→ **What is required**:
Could you write the entries out again, exactly as they are?

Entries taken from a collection
• • •

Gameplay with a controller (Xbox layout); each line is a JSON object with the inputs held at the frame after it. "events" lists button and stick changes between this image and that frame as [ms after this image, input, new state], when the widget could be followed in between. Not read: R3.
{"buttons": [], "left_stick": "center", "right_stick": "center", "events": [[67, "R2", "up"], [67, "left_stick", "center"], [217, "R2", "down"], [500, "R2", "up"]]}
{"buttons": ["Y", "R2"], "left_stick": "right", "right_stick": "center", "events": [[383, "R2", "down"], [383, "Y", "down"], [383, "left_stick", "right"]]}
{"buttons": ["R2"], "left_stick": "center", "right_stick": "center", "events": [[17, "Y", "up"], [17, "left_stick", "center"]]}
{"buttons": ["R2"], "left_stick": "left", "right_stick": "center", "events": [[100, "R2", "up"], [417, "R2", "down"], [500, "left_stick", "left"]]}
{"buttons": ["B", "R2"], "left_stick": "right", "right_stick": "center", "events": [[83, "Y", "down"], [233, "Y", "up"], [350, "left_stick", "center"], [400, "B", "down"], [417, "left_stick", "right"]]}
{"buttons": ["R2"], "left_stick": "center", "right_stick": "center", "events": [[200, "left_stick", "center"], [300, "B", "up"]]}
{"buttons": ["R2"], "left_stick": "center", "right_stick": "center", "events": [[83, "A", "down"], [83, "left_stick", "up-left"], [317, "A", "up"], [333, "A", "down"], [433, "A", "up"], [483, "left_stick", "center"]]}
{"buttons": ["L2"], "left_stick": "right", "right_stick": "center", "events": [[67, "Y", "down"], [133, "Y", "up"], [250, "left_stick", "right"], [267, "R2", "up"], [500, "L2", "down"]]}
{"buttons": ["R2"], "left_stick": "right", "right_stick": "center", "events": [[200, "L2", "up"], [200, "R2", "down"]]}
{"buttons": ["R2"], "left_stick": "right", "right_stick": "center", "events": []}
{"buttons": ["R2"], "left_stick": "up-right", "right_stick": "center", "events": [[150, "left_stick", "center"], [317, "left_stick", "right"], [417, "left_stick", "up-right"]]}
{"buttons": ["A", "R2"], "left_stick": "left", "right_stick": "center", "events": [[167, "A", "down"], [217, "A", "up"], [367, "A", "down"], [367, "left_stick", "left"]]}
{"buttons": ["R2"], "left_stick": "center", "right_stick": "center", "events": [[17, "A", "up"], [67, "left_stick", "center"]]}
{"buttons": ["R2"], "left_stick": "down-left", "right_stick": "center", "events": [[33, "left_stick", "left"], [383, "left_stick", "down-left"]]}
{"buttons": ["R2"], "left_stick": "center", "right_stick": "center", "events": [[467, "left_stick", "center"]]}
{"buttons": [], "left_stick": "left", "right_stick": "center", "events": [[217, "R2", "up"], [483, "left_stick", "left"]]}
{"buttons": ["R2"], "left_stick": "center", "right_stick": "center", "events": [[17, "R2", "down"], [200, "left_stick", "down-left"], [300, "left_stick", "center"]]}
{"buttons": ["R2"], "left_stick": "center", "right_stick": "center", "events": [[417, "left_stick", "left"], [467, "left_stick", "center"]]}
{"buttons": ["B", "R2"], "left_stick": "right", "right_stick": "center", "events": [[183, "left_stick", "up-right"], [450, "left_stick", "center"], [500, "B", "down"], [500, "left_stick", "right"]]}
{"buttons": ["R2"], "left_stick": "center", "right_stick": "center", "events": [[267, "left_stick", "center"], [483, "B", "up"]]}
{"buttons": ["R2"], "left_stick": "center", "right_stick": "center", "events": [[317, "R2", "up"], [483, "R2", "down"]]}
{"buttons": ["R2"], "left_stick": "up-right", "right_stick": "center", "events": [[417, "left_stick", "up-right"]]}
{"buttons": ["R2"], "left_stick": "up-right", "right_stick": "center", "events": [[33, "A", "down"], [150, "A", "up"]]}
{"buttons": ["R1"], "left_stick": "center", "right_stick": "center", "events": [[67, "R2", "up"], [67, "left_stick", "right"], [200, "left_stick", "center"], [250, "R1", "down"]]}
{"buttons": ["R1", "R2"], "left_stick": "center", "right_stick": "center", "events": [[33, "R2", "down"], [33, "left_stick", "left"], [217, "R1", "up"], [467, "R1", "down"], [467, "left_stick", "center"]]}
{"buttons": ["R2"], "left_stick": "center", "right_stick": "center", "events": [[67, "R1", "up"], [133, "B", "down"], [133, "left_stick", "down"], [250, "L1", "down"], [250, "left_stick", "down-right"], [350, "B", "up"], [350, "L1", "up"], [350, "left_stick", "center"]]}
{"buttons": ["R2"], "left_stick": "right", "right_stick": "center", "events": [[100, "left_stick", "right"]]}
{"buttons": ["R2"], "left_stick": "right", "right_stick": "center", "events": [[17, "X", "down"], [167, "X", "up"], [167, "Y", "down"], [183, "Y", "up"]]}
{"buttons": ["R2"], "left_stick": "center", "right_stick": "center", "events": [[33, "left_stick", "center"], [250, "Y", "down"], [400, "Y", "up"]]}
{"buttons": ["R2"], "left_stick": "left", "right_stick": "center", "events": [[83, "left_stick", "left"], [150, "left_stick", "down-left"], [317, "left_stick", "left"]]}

• • •

→ **Your solution**:
Gameplay with a controller (Xbox layout); each line is a JSON object with the inputs held at the frame after it. "events" lists button and stick changes between this image and that frame as [ms after this image, input, new state], when the widget could be followed in between. Not read: R3.
{"buttons": [], "left_stick": "center", "right_stick": "center", "events": [[67, "R2", "up"], [67, "left_stick", "center"], [217, "R2", "down"], [500, "R2", "up"]]}
{"buttons": ["Y", "R2"], "left_stick": "right", "right_stick": "center", "events": [[383, "R2", "down"], [383, "Y", "down"], [383, "left_stick", "right"]]}
{"buttons": ["R2"], "left_stick": "center", "right_stick": "center", "events": [[17, "Y", "up"], [17, "left_stick", "center"]]}
{"buttons": ["R2"], "left_stick": "left", "right_stick": "center", "events": [[100, "R2", "up"], [417, "R2", "down"], [500, "left_stick", "left"]]}
{"buttons": ["B", "R2"], "left_stick": "right", "right_stick": "center", "events": [[83, "Y", "down"], [233, "Y", "up"], [350, "left_stick", "center"], [400, "B", "down"], [417, "left_stick", "right"]]}
{"buttons": ["R2"], "left_stick": "center", "right_stick": "center", "events": [[200, "left_stick", "center"], [300, "B", "up"]]}
{"buttons": ["R2"], "left_stick": "center", "right_stick": "center", "events": [[83, "A", "down"], [83, "left_stick", "up-left"], [317, "A", "up"], [333, "A", "down"], [433, "A", "up"], [483, "left_stick", "center"]]}
{"buttons": ["L2"], "left_stick": "right", "right_stick": "center", "events": [[67, "Y", "down"], [133, "Y", "up"], [250, "left_stick", "right"], [267, "R2", "up"], [500, "L2", "down"]]}
{"buttons": ["R2"], "left_stick": "right", "right_stick": "center", "events": [[200, "L2", "up"], [200, "R2", "down"]]}
{"buttons": ["R2"], "left_stick": "right", "right_stick": "center", "events": []}
{"buttons": ["R2"], "left_stick": "up-right", "right_stick": "center", "events": [[150, "left_stick", "center"], [317, "left_stick", "right"], [417, "left_stick", "up-right"]]}
{"buttons": ["A", "R2"], "left_stick": "left", "right_stick": "center", "events": [[167, "A", "down"], [217, "A", "up"], [367, "A", "down"], [367, "left_stick", "left"]]}
{"buttons": ["R2"], "left_stick": "center", "right_stick": "center", "events": [[17, "A", "up"], [67, "left_stick", "center"]]}
{"buttons": ["R2"], "left_stick": "down-left", "right_stick": "center", "events": [[33, "left_stick", "left"], [383, "left_stick", "down-left"]]}
{"buttons": ["R2"], "left_stick": "center", "right_stick": "center", "events": [[467, "left_stick", "center"]]}
{"buttons": [], "left_stick": "left", "right_stick": "center", "events": [[217, "R2", "up"], [483, "left_stick", "left"]]}
{"buttons": ["R2"], "left_stick": "center", "right_stick": "center", "events": [[17, "R2", "down"], [200, "left_stick", "down-left"], [300, "left_stick", "center"]]}
{"buttons": ["R2"], "left_stick": "center", "right_stick": "center", "events": [[417, "left_stick", "left"], [467, "left_stick", "center"]]}
{"buttons": ["B", "R2"], "left_stick": "right", "right_stick": "center", "events": [[183, "left_stick", "up-right"], [450, "left_stick", "center"], [500, "B", "down"], [500, "left_stick", "right"]]}
{"buttons": ["R2"], "left_stick": "center", "right_stick": "center", "events": [[267, "left_stick", "center"], [483, "B", "up"]]}
{"buttons": ["R2"], "left_stick": "center", "right_stick": "center", "events": [[317, "R2", "up"], [483, "R2", "down"]]}
{"buttons": ["R2"], "left_stick": "up-right", "right_stick": "center", "events": [[417, "left_stick", "up-right"]]}
{"buttons": ["R2"], "left_stick": "up-right", "right_stick": "center", "events": [[33, "A", "down"], [150, "A", "up"]]}
{"buttons": ["R1"], "left_stick": "center", "right_stick": "center", "events": [[67, "R2", "up"], [67, "left_stick", "right"], [200, "left_stick", "center"], [250, "R1", "down"]]}
{"buttons": ["R1", "R2"], "left_stick": "center", "right_stick": "center", "events": [[33, "R2", "down"], [33, "left_stick", "left"], [217, "R1", "up"], [467, "R1", "down"], [467, "left_stick", "center"]]}
{"buttons": ["R2"], "left_stick": "center", "right_stick": "center", "events": [[67, "R1", "up"], [133, "B", "down"], [133, "left_stick", "down"], [250, "L1", "down"], [250, "left_stick", "down-right"], [350, "B", "up"], [350, "L1", "up"], [350, "left_stick", "center"]]}
{"buttons": ["R2"], "left_stick": "right", "right_stick": "center", "events": [[100, "left_stick", "right"]]}
{"buttons": ["R2"], "left_stick": "right", "right_stick": "center", "events": [[17, "X", "down"], [167, "X", "up"], [167, "Y", "down"], [183, "Y", "up"]]}
{"buttons": ["R2"], "left_stick": "center", "right_stick": "center", "events": [[33, "left_stick", "center"], [250, "Y", "down"], [400, "Y", "up"]]}
{"buttons": ["R2"], "left_stick": "left", "right_stick": "center", "events": [[83, "left_stick", "left"], [150, "left_stick", "down-left"], [317, "left_stick", "left"]]}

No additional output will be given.